It was October 1863. The Battle of Gettysburg was fresh in the minds of everyone. President Lincoln had not yet dedicated the cemetery for those who had fallen in battle. This was the time a group of men from Cape May County gathered to organize a new Episcopal parish. It was the first in the south east quarter of the state. Railroads had arrived and with them came summer visitors who wanted a place to worship. No doubt in the decades before folk had brought their prayer books for private devotion; but now there would be an organized congregation. The name they chose was St. John.
In 1865 a cornerstone was laid even before there were plans. There was some debate. The story in the parish is the Lincoln’s Secretary of State William Seward (of Alaska fame) wanted a big stone building. He had been recuperating in Cape May after being injured the night of Lincoln’s assassination. When he heard the price of a stone building he and everyone else agreed on a “carpenter gothic” high Victorian church. The work began in 1866 and the church was dedicated in 1870.
Services were in the summer with visiting clergy and even visiting choir members who came in on the train from Philadelphia. The center of focus for most parish meetings was Philadelphia as well. The original organizers had resigned in favor of a group of Philadelphians. There were arguments of course. Typical of the time there were tensions over how “high” the liturgy should be. The oldest furnishings of the church suggest that the more formal liturgical party prevailed at least some of the time. There were other tensions. There was a growing group of Episcopalians who were year round residents. The tensions probably involved class and money as well.
Matters came to a head in 1899 when the year round folk organized another parish on the last Sunday of Advent. The name chosen was Church of the Advent. Now there were two Episcopal Churches. Actually, on what would be Cape Island there were three. St. Peter’s by the Sea had been organized as a summer chapel in Cape May Point, originally a Christian retreat, in the 1870s. Advent began to worship in what had been a Presbyterian building and which is now Cape May Stage. The building was purchased by Annie Knight, owner of Congress Hall, and deeded to the new congregation.
During the years that followed St. John and Advent continued on their way. Advent eventually achieved parish status under the leadership of the Rev. Dr. Paul Sturtevant Howe who served as rector from the teens into the early thirties. He was the first of what have been 14 rectors and a number of shorter term priests-in-charge. St. John continued to be served by visiting clergy during the summer. In 1935 an announcement recorded that clergy would come from as far as Pittsburgh and Richmond, Virginia. The announcement also noted that seats were “free.”
In the early 1930s it became clear that St. John could no longer be maintained as a separate congregation. It was in the depth of the Great Depression. After some debate the congregations were effectively merged in 1936 by having Advent acquire the assets of St. John. The combined parish came to be known as the Episcopal Church of the Advent/ St. John’s Chapel.

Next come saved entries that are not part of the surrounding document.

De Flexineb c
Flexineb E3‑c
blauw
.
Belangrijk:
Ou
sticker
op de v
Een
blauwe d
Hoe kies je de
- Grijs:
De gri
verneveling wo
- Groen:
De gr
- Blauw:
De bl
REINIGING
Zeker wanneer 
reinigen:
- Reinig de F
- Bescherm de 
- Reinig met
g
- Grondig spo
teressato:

Both buildings were used but by the early 1950’s it was clear that Advent’s needed more work than could be paid for by the small congregation. As a result the members took up year round residence in the original St. John’s building and in 1953 engaged in extensive renovations.

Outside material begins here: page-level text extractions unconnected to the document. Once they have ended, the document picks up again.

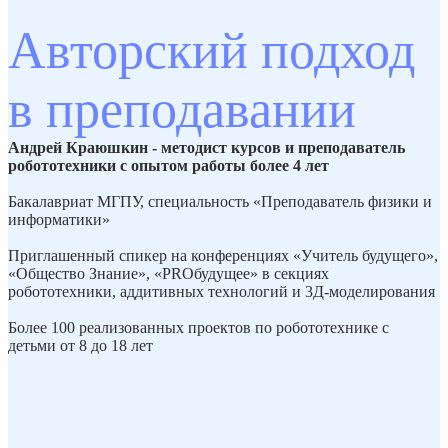
Авторский подход
в преподавании
Андрей Краюшкин - методист курсов и преподаватель
робототехники с опытом работы более 4 лет
Бакалавриат МГПУ, специальность «Преподаватель физики и
информатики»
Приглашенный спикер на конференциях «Учитель будущего»,
«Общество Знание», «PROбудущее» в секциях
робототехники, аддитивных технологий и 3Д-моделирования
Более 100 реализованных проектов по робототехнике с
детьми от 8 до 18 лет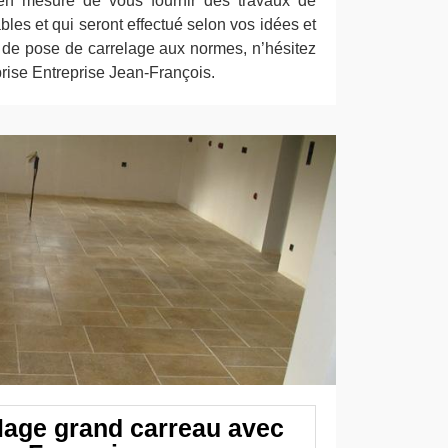
n mesure de vous fournir des travaux de
ables et qui seront effectué selon vos idées et
 de pose de carrelage aux normes, n’hésitez
eprise Entreprise Jean-François.
lage grand carreau avec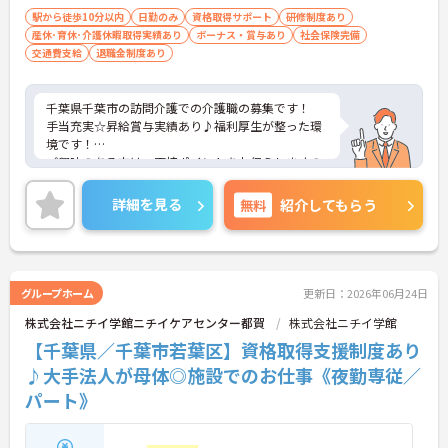
駅から徒歩10分以内
日勤のみ
資格取得サポート
研修制度あり
産休･育休･介護休暇取得実績あり
ボーナス・賞与あり
社会保険完備
交通費支給
退職金制度あり
千葉県千葉市の訪問介護での介護職の募集です！
手当充実☆昇給賞与実績あり♪福利厚生が整った環
境です！
ご興味のある方は、面接ポイントをお伝えしますの
で、お気軽にご連絡ください。
詳細を見る
無料
紹介してもらう
グループホーム
更新日：2026年06月24日
株式会社ニチイ学館ニチイケアセンター都賀
株式会社ニチイ学館
【千葉県／千葉市若葉区】資格取得支援制度あり
♪大手法人が母体◎施設でのお仕事《夜勤専従／
パート》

The congregation changes during the year. The combination of year round and part time residents remains. There are those who are here year round, those who head to Florida for the winter, those who arrive in the summer and those who leave in the summer for St. Peter’s at Cape May Point. It is really a group of different congregations that come together as one. Strangely some of the biggest Sunday’s for attendance after Easter can be in August.
In the years that followed the move to old St. John’s the parish flourished as an institution in this small seashore town of Cape May. It gained a reputation for outreach funded by gifts and bequest from its members (especially the beloved Sid Hicks, a retired corrections officer known to everyone in the community). It also acquired a reputation for music. The acoustics of the church are really quite extraordinary, as is the pipe organ built in the first years of this century. The instrument is counted as one of the best in state. The organ attracts artists from far and wide for concerts. The space has for years attracted chamber groups and vocal ensembles. The church has served as the site for the Youth Choir Week of the Diocese since 1988.
From 2008 to 2017 the parish undertook and funded renovations which included new HVAC systems, energy efficiency, dedicated Sunday school space and making both the church and the adjoining parish hall accessible.
It is an extraordinary place with an extraordinary history. It has welcomed the diversity of our community from the first. Those who come are from all walks of life, farmers, teachers, retired military, bankers. Their faith backgrounds vary widely. Look at the congregation on Sunday morning. If you look closely you will see worship styles that mark just how diverse we are. Welcome at Advent is not just an open hand. It is a statement of who are and mean to be.